Granger, J.
*241 *23I. The record presents the question of the authority of an attorney to dismiss an action merely because of his general employment to prosecute it. Section 218 of the Code specifies certain powers possessed by attorneys, bub the specifications seem to be limited to powers to execute written instruments in the name of his client, to bind his client by agreements, and to receive money claimed by his client, and discharge the claim or judgment. It is not thought that the powers thus defined are exclusive of all others. Ohlquest v. Farwell, 71 Iowa, 231 (32 N. W. Rep. 277), deals with the powers of an attorney under a general employment to prosecute a suit, and, while the point now under consideration was not involved, the language of the opinion is in aid of a conclusion in this case. In that case it is said: “It is undoubtedly true that an attorney cannot consent to a judgment against his client, or waive any cause of action or defense in the case. But he is, by his general employment, authorized to do all acts necessary or incidental to the prosecution or defense which pertain to the remedy pursued. The choice of proceedings, the manner of trial, and the like, are all within the sphere of his general authority, and as to these matters his client is bound by his action.” The case then holds that the power to consolidate actions is within the general authority, because it “pertains to the remedy pursued, ,to the manner of trial, and is not an agreement for judgment or a compromise.” It is then said: “The *24parties are not deprived of a trial, nor is judgment rendered by consent.” The foregoing language seems to have support on authority, and its effect is to deny the rights of an attorney, under a general employment to prosecute a suit, to dismiss it. His employment is to prosecute, and, in an important sense, it is inconsistent with a power to dismiss the suit. It is reasonable to .say that such a power should be specially delegated. The quoted language, above, indicates strongly that an attorney so employed shall not do what will deprive his client of a trial. His implied powers are such as are necessary or incidental to the prosecution or defense which he is employed to conduct. Appellee cites Wilkins v. Treynor, 14 Iowa, 391, and Crist v. Francis, 50 Iowa, 257. In each of those cases the plaintiff himself dismissed the action, so that the question of authority is in no way involved.

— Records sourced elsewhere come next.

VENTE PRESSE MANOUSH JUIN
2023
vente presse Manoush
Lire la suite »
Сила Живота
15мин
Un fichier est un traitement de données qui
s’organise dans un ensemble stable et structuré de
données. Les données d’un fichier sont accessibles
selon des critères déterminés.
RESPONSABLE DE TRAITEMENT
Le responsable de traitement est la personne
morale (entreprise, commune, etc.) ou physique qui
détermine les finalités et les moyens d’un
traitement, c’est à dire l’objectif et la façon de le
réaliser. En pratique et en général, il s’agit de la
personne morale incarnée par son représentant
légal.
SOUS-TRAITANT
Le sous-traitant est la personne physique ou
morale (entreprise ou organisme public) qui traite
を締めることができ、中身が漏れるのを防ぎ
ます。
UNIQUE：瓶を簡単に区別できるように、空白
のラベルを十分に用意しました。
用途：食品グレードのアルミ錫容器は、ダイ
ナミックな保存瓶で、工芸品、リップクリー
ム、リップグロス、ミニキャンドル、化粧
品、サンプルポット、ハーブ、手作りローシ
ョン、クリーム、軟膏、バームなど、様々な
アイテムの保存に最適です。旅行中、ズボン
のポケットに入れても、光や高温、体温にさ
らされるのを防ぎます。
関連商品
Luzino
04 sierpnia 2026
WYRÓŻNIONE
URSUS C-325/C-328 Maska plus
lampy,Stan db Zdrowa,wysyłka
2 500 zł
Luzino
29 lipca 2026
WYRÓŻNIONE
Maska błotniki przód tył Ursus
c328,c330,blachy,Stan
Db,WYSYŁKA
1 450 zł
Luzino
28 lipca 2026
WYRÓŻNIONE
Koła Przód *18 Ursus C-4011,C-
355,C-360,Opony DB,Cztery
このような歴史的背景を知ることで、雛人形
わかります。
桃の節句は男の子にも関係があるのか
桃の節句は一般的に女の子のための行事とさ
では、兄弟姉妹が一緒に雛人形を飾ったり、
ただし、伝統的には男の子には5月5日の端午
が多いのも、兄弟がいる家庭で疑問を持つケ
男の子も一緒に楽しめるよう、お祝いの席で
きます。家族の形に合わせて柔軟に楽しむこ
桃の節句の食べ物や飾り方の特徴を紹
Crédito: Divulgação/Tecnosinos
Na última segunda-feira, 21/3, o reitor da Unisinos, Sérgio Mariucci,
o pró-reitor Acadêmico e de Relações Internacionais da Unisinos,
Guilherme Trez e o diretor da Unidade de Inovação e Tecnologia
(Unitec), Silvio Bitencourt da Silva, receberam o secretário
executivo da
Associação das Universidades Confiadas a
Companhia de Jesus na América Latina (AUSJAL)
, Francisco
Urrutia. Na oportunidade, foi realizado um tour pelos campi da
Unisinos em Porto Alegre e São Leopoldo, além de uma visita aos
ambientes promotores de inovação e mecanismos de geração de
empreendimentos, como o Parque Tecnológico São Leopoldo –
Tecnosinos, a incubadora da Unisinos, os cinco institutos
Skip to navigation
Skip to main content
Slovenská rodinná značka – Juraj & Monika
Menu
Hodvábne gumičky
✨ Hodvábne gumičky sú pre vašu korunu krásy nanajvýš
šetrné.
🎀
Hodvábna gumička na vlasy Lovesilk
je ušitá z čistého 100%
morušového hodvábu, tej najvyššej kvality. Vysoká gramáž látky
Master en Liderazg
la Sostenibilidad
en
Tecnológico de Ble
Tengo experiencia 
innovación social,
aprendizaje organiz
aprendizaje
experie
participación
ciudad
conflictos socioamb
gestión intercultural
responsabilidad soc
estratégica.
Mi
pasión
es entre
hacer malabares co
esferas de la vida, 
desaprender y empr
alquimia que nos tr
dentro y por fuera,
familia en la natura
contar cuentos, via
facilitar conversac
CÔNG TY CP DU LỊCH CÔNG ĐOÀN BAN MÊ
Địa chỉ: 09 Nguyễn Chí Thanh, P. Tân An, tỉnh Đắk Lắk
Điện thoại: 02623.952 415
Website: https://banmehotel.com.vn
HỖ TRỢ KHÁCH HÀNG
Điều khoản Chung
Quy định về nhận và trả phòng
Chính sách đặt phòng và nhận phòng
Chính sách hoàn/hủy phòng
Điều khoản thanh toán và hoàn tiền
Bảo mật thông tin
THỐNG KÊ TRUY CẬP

2 II. Appellant relies somewhat on the conduct of the plaintiff, after she knew of the dismissal, as ratifying what had been done by her attorney. She states in her affidavit that from what Liggett said .to her after the dismissal she believed the case was not absolutely dismissed, but that it would be tried the same as if the dismissal had not been entered. On this branch of the case the question was one for the district court, and, with the holding that the dismissal was without authority, the discretion of the court was not abused in ordering the reinstatement. It opens the case for a hearing on the merits, which is the method to be desired.
3 III. Plaintiff’s appeal is from a refusal to order a default entered, and to give judgment thereon. The refusal was because the action was then on appeal in this court. The question on the appeal was what we have now determined as to the cause being for trial on its merits. Without determining any other question, it is sufficient to say that *25the court had a discretion as to whether the appeal should be determined, settling the rights of the parties to such a trial before the trial should be had. The action of the court on both appeals is affirmed.